With 2016’s Made in the Manor, Kano delivered an album that solidified his place as one of the most important artists in the UK. It showcased an increased self-awareness and found the perfect balance between Kano and Kane Robinson, giving us a deeper insight into his life while still reminding us he was a beast on the mic. With new album Hoodies All Summer, the East London MC eases up on his own introspection and instead uses his voice as a platform for the issues he identifies in the wider world.
It's clear from the very start that Kano has a lot to say. Opening track "Free Years Later" acts as a transition between the last album and this project, giving us an insight into his mindset in 2019. His fiery and increasingly chaotic flow purposely juxtaposes with the melancholic beat to create a real sense of a frustrated anger in his verses. "Trouble" transforms this frustration into an uplifting soulful ballad that acts as Kano’s state-of-the-nation address, offering wisdom to the younger generation while placing the struggles of his community within the context of modern Britain.
In terms of production on the album, Kano opts for a more stripped-back approach when compared with his last project. Whereas Made in the Manor was almost cinematic in scale, Hoodies All Summer consistently ensures that Kano’s voice is always front and centre. This is perhaps most clearly demonstrated on tracks like "Pan Fried" and "Teardrops", both of which utilise choppy vocal samples and quick beat changes to create a uniquely satisfying soundscape. This very particular style of production perfectly mirrors Kano’s delivery and subject matter, providing a sonic accompaniment to his fragmented worldview which seems simultaneously hopeful and melancholy.

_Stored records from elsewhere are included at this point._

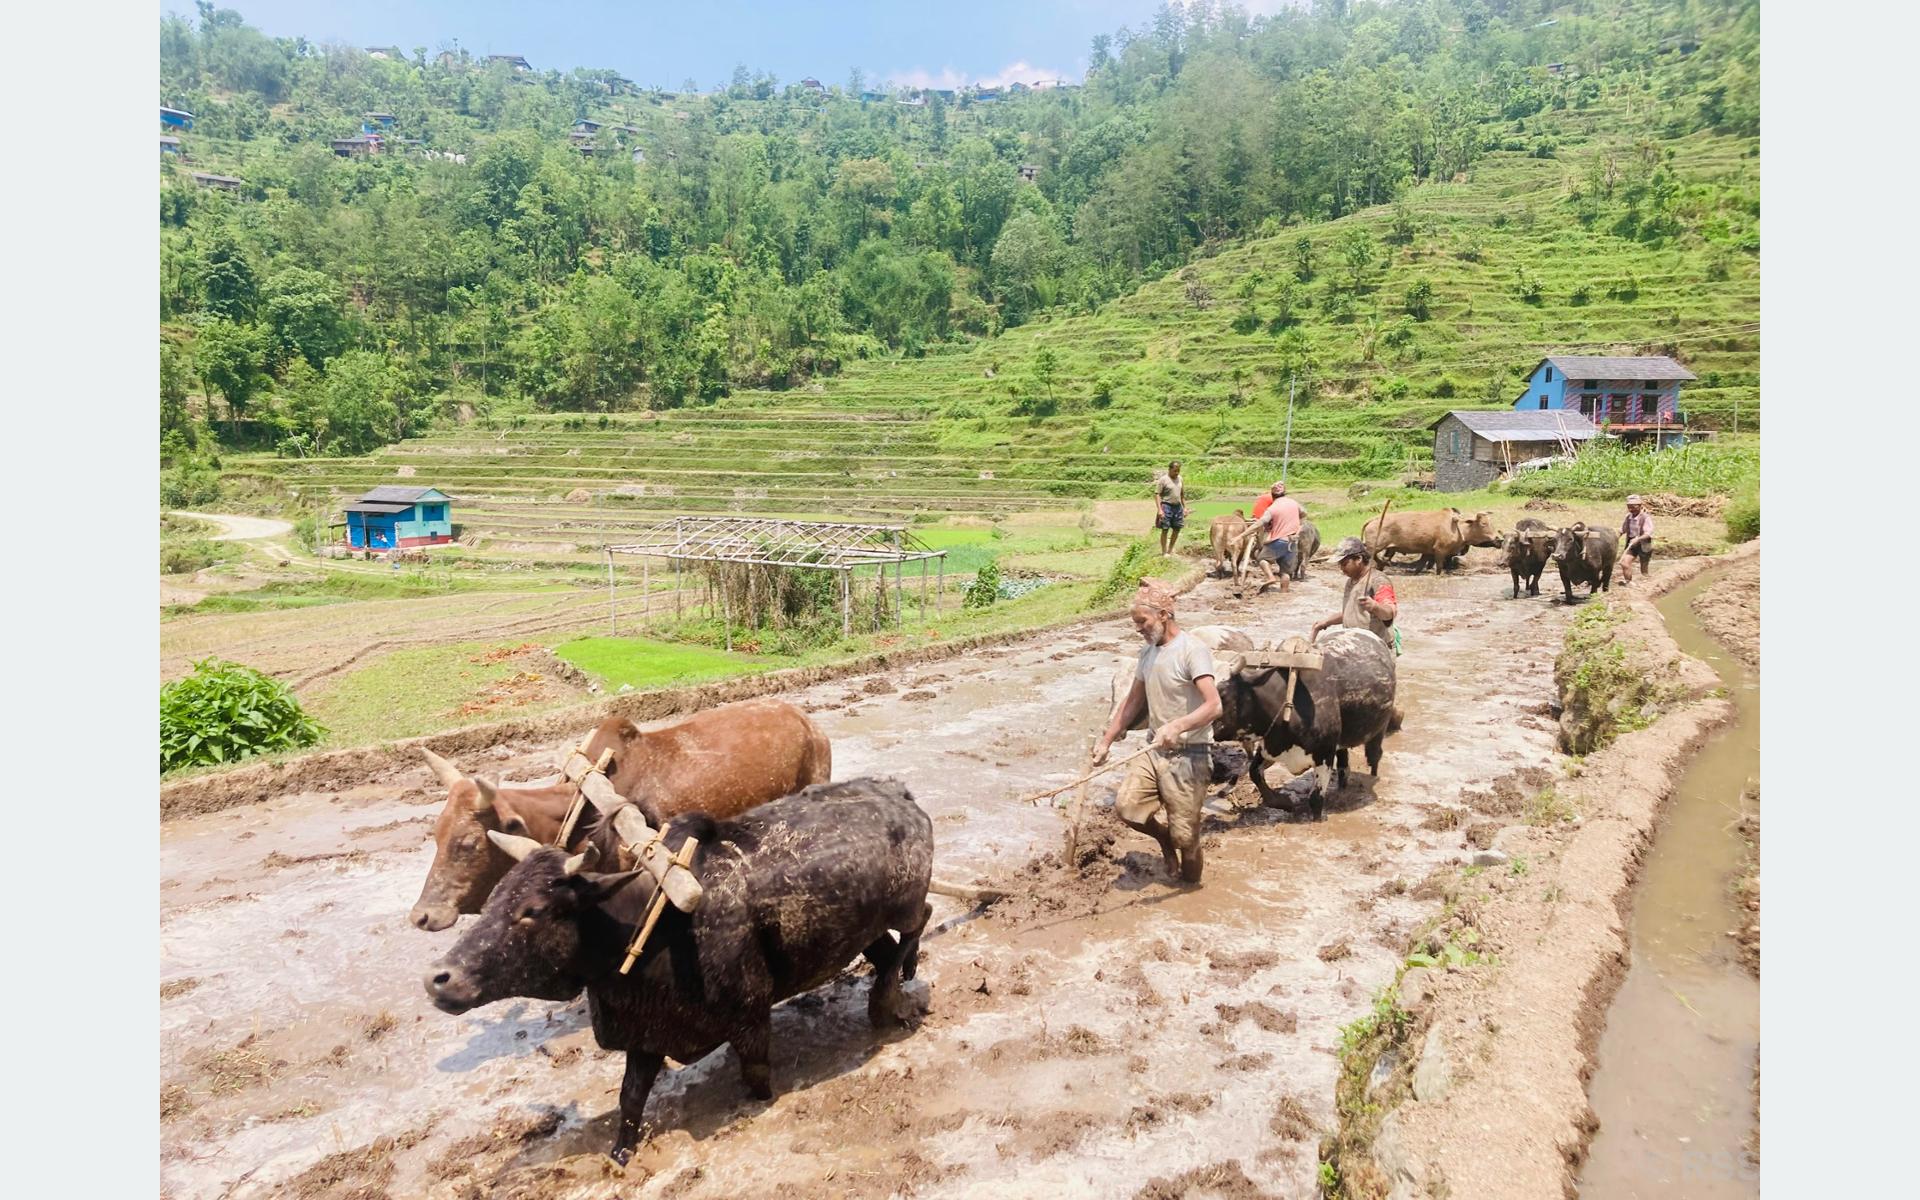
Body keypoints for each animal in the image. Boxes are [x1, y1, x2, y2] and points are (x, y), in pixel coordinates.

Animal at [424, 775, 933, 1159]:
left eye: (532, 910)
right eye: (494, 898)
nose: (438, 978)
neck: (652, 925)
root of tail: (899, 791)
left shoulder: (750, 1018)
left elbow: (757, 1080)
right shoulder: (646, 1037)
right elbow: (630, 1100)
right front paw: (620, 1154)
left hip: (905, 906)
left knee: (919, 923)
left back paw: (891, 997)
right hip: (867, 928)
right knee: (888, 950)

After a brief return to heartfelt introspection on "Got My Brandy, Got My Beats", Kano delivers the monster track "Class of Deja" featuring long-time collaborators D Double E and Ghetts. It’s an unapologetic return to where it all began for the three MCs and it’s fucking incredible. This is perhaps the ‘safest’ track on the album, a guaranteed fan-pleaser, but this is a tune with D Double ad-libs and a Kano back-to-back with Ghetts. It was only ever going to be a good thing.
Hoodies All Summer ends with Kano discussing the history of racism in the UK on "SYM", touching on Windrush, colonialism and gentrification. It’s a fitting and powerful closer to an album that ambitiously places Kano’s life in the context of modern Britain. In many ways the album plays as a British equivalent to JAY-Z’s 4:44, both albums uniquely ambitious in their subtlety and impressively succinct. Hoodies All Summer is an exceptional achievement, proving once again that Kano is one of the UK’s most versatile, thoughtful and talented voices.